[TASK INSTRUCTIONS] Please pick out and copy every line of the records that contains the word "range".
*** Opening of EXERCISE DATA ***
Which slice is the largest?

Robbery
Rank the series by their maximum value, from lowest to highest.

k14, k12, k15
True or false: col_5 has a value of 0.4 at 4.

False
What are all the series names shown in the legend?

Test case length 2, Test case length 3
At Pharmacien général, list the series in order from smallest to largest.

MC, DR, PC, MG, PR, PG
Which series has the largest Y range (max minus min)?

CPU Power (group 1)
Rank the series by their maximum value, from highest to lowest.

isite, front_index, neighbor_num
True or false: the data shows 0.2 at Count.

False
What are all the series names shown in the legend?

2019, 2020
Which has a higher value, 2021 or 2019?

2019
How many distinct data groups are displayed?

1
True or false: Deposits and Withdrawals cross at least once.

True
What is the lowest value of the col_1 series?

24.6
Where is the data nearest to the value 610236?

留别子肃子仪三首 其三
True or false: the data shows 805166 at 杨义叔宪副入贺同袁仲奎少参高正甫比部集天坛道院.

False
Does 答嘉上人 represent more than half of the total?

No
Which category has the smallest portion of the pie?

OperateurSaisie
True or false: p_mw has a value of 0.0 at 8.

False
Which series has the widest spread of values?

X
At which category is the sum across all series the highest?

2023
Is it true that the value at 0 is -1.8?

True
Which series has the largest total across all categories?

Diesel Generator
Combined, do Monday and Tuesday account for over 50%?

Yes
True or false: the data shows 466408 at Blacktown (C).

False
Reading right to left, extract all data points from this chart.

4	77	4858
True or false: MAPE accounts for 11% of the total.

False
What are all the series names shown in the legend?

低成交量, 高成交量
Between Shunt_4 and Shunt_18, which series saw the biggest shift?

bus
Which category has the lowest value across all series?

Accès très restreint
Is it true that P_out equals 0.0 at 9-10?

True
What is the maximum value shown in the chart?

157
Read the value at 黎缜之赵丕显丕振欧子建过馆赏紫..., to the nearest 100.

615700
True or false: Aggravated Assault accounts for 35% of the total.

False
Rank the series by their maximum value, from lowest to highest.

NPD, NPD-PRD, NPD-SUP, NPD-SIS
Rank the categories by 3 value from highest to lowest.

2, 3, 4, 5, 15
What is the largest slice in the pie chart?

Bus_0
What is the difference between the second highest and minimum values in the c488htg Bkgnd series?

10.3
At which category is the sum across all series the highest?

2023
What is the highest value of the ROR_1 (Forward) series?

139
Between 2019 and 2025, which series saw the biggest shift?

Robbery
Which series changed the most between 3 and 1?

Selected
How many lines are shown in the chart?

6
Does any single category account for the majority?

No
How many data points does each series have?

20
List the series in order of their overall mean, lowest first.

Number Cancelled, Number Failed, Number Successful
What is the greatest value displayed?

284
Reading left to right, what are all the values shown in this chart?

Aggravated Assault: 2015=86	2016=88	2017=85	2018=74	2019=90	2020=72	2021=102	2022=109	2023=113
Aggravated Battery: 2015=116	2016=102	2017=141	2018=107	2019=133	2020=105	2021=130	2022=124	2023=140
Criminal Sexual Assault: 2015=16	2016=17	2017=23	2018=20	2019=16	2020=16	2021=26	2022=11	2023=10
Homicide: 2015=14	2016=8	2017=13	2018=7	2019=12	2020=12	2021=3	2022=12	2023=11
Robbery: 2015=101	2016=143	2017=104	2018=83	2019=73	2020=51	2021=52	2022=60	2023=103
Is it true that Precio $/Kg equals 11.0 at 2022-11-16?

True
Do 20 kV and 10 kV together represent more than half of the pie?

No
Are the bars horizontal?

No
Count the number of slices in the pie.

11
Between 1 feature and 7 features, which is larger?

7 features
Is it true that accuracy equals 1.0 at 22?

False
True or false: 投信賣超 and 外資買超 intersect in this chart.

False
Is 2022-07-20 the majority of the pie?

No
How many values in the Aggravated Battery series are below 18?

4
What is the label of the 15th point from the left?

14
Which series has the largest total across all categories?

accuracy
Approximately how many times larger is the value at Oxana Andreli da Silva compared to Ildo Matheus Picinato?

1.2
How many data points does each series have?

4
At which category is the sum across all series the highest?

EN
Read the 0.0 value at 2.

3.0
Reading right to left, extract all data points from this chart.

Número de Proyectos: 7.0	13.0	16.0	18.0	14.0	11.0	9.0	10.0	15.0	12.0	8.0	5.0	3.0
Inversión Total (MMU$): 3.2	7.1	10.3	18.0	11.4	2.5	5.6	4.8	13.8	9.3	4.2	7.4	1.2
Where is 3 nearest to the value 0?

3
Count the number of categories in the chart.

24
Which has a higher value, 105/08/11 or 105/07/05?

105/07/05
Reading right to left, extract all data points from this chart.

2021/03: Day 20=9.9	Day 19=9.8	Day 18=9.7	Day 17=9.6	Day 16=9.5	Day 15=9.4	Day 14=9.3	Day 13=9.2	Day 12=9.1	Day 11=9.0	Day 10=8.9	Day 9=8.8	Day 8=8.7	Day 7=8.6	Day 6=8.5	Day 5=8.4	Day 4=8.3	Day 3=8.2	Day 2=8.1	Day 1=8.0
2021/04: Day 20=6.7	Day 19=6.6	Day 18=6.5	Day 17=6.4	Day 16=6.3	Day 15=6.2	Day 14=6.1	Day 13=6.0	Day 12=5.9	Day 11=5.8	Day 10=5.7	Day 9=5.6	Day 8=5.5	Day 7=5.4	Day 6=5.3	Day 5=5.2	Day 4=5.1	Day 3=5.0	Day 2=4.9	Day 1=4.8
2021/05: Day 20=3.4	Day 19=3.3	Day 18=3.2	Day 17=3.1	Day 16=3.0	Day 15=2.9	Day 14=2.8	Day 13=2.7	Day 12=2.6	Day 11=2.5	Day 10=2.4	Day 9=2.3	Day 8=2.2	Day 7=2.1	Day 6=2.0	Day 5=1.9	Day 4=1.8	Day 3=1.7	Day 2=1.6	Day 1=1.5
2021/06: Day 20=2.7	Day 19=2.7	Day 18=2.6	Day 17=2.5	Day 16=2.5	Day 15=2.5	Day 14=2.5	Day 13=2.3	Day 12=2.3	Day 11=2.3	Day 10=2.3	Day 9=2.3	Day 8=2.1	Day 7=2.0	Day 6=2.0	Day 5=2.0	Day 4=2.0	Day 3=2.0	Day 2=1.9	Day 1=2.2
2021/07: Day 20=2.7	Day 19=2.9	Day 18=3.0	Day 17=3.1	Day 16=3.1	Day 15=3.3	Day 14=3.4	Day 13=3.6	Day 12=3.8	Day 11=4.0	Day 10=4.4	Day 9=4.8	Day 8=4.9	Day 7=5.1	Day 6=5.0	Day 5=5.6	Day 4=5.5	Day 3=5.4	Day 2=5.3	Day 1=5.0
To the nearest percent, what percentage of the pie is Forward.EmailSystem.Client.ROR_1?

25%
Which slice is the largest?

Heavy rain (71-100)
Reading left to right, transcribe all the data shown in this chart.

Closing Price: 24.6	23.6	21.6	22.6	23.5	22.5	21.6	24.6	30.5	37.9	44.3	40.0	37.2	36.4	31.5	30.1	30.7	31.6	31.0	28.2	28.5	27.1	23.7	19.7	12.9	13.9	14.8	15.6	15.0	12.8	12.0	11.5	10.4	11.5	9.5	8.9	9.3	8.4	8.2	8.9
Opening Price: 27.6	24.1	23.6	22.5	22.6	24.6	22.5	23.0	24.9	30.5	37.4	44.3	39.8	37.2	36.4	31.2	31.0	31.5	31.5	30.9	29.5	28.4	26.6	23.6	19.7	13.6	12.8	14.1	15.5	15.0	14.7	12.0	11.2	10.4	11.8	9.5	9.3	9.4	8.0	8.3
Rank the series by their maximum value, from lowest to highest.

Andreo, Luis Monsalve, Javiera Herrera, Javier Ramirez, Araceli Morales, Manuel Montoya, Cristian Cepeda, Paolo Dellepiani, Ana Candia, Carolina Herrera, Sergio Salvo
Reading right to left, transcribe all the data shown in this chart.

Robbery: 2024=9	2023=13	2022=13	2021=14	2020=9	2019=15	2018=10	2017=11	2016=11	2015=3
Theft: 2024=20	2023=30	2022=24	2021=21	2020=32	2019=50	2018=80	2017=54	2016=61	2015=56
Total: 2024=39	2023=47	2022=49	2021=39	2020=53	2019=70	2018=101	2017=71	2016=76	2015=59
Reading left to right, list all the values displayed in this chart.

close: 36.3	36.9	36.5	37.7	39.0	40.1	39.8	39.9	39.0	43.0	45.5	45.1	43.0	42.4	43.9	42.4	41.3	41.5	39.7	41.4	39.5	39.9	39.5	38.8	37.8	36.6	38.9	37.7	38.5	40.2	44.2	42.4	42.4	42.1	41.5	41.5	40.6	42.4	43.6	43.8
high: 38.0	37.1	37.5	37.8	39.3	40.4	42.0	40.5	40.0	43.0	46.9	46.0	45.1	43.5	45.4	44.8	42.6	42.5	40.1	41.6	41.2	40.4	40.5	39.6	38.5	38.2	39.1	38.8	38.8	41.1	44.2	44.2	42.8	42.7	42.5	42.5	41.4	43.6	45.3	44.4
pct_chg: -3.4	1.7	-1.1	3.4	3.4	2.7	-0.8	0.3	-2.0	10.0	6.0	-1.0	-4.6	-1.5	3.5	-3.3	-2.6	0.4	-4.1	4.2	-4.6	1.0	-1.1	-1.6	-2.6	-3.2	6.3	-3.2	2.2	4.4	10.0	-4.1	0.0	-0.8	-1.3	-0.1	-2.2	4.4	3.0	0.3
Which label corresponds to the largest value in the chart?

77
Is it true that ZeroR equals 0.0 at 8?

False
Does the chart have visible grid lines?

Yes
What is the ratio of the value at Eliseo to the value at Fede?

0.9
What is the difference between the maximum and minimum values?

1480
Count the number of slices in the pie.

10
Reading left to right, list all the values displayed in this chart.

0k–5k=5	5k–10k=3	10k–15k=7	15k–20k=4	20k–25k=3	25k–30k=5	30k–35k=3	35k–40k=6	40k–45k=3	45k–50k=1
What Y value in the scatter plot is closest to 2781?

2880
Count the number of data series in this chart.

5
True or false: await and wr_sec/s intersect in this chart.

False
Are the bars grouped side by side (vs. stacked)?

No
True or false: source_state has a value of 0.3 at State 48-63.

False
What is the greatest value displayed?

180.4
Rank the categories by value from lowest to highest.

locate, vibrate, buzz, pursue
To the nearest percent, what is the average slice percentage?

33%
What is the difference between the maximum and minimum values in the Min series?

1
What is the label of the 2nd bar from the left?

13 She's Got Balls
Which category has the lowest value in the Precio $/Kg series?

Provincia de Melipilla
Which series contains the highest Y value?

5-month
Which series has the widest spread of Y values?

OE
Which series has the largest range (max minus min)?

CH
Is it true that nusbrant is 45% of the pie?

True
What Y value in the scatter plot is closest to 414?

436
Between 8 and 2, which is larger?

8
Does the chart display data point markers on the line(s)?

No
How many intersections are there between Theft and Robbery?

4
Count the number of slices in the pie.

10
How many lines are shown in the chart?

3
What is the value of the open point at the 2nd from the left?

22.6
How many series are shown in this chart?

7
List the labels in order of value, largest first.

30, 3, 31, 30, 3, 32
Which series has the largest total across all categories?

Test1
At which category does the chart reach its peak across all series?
*** Close of EXERCISE DATA ***
[ANSWER]
Which series has the largest Y range (max minus min)?
Which series has the largest range (max minus min)?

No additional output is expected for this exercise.